→ Фрагмент текста
Но лишь в конце 1960‑х и начале 1970‑х годов женщины как группа, как активистки, а не просто flâneuses10 действительно заняли место в публичном пространстве, борясь за право женщин распоряжаться собственным телом, как когда-то их бабушки боролись за избирательные права. И не случайно сам термин «публичное пространство», как отмечает Люк Надаль в своей диссертации Дискурсы публичного пространства: США 1960–1995: историческая критика (Колумбийский университет, 2000), начал использоваться архитекторами, проектировщиками, историками и теоретиками как раз в это время. По словам Надаля, «подъем „публичного пространства“ в 1960‑е годы корреспондировал с принципиальным сдвигом в дискурсе планирования и дизайна». Надаль связывает этот проект с «широким движением либертарной культуры и политики 1960‑х — начала 1970‑х годов». В этом контексте либертарной культуры и политики мы и должны рассматривать женщину не просто с точки зрения ее заметного присутствия в публичном пространстве, но и в плане ее практической деятельности по организации и конструированию этого самого пространства. Ведь сегодня женщины играют важную роль в создании публичных скульптур и городских монументов.

→ Задание
Как кратко, в виде списка, передать главные факты абзаца фрагмента, который начинается словами «Но лишь в конце 1960‑х»? Опирайтесь только на этот фрагмент.

→ Записанные данные
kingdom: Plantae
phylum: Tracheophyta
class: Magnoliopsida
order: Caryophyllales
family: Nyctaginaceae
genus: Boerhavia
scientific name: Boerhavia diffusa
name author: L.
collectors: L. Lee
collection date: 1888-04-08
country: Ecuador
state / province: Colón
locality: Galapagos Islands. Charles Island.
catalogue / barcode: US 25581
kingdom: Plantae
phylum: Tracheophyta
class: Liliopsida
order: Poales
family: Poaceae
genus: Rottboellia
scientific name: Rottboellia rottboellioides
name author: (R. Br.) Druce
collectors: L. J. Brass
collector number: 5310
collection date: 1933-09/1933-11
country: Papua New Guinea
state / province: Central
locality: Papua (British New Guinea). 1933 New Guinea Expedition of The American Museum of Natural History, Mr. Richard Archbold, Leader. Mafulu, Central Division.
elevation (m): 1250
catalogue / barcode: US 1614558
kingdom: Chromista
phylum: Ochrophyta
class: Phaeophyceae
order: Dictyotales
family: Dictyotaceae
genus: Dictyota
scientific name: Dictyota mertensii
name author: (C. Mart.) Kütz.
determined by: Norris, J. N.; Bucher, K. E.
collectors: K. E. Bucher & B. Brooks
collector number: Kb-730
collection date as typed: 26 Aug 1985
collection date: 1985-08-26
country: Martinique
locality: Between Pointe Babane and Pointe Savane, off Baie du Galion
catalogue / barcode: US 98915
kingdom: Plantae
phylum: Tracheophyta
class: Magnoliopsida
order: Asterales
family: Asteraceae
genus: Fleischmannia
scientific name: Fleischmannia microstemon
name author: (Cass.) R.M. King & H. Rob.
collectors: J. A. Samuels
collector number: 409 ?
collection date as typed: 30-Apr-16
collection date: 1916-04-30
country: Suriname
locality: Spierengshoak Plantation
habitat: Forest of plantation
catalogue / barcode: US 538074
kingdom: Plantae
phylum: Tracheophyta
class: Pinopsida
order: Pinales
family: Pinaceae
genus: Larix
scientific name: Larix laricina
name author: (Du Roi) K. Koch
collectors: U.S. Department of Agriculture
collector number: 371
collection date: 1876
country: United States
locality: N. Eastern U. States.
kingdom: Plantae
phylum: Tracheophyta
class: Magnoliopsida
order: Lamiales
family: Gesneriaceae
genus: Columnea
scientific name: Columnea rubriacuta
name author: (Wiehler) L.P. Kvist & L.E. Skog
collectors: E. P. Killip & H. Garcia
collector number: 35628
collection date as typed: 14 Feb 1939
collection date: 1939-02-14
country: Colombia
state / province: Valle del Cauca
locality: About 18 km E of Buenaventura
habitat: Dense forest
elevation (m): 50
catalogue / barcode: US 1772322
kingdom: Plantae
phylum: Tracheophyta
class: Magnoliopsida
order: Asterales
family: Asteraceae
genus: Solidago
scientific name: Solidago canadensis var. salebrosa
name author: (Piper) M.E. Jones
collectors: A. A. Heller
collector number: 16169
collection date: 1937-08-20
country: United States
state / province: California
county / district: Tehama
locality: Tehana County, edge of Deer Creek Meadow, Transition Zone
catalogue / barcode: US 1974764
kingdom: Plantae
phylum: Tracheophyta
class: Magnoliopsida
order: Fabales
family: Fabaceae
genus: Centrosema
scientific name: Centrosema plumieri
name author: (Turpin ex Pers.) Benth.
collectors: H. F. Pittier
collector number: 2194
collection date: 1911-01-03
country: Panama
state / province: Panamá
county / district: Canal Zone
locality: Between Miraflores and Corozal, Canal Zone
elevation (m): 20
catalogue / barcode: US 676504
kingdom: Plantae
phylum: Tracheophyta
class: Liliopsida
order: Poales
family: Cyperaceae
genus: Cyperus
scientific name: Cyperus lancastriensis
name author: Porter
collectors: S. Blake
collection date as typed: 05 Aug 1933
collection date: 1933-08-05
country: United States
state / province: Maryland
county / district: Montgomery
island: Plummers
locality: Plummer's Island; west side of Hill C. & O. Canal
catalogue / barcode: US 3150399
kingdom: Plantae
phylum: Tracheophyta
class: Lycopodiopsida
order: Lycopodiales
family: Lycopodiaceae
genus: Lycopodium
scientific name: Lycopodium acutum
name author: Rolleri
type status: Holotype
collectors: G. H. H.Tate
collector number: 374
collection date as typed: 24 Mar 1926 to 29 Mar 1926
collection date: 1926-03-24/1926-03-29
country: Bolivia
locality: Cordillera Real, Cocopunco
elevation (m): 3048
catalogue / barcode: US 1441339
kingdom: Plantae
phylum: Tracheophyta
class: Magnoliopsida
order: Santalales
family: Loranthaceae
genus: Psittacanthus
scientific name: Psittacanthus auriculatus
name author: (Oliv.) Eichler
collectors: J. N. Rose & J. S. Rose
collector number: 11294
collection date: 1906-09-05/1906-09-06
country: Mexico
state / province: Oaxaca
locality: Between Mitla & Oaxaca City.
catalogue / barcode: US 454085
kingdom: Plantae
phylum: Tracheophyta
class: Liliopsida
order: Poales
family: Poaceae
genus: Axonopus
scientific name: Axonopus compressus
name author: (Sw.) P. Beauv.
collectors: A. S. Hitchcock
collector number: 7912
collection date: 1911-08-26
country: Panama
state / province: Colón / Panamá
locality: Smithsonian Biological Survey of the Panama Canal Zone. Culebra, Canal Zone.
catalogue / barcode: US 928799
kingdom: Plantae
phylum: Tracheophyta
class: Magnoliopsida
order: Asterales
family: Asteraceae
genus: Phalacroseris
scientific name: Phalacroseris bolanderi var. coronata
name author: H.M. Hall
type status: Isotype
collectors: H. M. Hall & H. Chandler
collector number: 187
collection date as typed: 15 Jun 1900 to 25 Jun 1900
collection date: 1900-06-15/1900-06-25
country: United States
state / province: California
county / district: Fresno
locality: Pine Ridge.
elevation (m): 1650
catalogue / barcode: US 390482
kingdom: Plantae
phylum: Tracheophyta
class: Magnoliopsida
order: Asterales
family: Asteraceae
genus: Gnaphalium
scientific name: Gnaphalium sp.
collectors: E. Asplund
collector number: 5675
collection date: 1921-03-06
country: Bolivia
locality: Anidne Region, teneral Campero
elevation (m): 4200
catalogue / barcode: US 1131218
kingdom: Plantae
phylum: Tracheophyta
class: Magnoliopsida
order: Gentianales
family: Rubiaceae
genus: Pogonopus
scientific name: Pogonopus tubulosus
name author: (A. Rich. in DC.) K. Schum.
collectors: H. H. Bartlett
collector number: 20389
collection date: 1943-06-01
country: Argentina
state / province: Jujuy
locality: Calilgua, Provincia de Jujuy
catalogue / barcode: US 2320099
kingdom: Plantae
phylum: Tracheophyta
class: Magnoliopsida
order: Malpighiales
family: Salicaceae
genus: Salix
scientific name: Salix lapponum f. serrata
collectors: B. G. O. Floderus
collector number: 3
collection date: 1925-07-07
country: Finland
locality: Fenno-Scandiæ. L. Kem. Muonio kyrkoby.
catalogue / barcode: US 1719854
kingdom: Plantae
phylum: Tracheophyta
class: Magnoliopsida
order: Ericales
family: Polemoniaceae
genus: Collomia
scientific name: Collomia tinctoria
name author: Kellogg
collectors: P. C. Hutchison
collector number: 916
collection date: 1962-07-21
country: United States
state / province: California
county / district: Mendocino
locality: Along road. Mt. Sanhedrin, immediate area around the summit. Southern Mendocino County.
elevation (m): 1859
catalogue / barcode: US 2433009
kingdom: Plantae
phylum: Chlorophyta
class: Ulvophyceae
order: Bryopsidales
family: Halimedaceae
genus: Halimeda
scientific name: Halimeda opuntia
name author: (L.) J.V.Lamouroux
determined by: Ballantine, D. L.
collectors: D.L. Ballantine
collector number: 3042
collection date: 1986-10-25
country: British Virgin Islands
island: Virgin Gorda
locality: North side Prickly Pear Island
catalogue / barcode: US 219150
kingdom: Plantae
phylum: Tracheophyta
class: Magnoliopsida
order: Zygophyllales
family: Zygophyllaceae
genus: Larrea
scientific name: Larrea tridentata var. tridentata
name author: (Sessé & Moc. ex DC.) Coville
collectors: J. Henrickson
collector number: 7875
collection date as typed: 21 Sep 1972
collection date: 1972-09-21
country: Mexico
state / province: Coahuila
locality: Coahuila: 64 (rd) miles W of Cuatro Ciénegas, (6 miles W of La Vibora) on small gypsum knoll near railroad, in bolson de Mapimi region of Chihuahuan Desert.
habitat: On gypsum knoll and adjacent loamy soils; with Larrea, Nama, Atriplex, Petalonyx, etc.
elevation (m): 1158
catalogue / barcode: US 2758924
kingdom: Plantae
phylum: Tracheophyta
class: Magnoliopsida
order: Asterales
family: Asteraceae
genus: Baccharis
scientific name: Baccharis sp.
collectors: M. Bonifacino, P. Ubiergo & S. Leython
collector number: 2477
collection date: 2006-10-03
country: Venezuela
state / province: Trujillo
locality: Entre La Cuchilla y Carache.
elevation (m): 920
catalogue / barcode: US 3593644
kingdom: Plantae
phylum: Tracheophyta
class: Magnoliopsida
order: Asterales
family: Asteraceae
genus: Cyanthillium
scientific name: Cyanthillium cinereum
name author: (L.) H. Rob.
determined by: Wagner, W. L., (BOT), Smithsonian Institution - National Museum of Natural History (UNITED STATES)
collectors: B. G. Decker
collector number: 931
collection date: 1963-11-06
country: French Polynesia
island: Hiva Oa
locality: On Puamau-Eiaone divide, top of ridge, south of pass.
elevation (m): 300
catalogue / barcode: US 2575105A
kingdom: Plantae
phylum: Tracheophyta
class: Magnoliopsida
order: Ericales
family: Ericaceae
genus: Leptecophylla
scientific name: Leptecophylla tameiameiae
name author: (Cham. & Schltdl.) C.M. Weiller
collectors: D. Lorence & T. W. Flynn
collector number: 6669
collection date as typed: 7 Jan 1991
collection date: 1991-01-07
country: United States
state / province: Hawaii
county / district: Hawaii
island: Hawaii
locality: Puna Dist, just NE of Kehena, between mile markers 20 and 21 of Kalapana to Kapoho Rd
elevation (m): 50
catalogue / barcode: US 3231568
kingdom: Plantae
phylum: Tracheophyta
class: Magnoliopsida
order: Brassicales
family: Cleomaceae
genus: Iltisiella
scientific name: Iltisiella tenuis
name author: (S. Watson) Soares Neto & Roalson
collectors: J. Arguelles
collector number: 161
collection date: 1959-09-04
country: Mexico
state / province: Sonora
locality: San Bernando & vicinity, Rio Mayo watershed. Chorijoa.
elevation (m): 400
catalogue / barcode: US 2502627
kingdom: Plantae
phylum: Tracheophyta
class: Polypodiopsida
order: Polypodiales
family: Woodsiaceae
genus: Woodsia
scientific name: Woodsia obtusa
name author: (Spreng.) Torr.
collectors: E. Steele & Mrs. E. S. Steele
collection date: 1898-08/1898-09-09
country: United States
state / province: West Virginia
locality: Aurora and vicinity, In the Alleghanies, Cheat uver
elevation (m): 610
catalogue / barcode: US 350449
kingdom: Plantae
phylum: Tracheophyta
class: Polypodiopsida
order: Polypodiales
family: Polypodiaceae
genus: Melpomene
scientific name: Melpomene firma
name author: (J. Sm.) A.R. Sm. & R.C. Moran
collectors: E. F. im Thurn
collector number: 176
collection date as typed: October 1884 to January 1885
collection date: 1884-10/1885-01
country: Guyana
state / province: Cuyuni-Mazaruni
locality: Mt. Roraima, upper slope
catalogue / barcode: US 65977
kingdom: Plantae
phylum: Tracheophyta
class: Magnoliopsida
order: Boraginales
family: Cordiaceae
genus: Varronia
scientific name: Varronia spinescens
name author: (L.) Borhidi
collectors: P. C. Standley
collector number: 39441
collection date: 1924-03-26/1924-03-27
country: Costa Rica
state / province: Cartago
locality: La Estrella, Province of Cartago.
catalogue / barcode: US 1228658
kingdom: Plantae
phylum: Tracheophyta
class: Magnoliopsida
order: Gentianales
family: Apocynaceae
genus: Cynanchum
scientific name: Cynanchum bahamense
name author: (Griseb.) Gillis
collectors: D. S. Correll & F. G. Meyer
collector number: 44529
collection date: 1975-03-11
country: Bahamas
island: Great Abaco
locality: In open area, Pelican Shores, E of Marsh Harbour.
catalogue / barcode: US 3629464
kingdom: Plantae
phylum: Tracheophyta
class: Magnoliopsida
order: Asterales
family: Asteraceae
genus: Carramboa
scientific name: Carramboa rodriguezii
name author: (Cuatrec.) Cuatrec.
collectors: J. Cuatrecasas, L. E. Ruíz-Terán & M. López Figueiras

→ Ответ на задание
- Лишь в конце 1960‑х — начале 1970‑х годов женщины как группа, как активистки заняли место в публичном пространстве. Они боролись за право распоряжаться собственным телом, как их бабушки когда-то боролись за избирательные права.
- Люк Надаль в диссертации «Дискурсы публичного пространства: США 1960–1995: историческая критика» (Колумбийский университет, 2000) отмечает, что термин «публичное пространство» вошел в употребление у архитекторов, проектировщиков, историков и теоретиков именно в это время.
- По Надалю, подъем этого понятия соответствовал принципиальному сдвигу в дискурсе планирования и дизайна. Он был связан с широким движением либертарной культуры и политики 1960‑х — начала 1970‑х годов.
- В этом контексте женщину следует рассматривать не только по ее присутствию в публичном пространстве, но и по ее деятельности по организации и конструированию этого пространства.
- Сегодня женщины играют важную роль в создании публичных скульптур и городских монументов.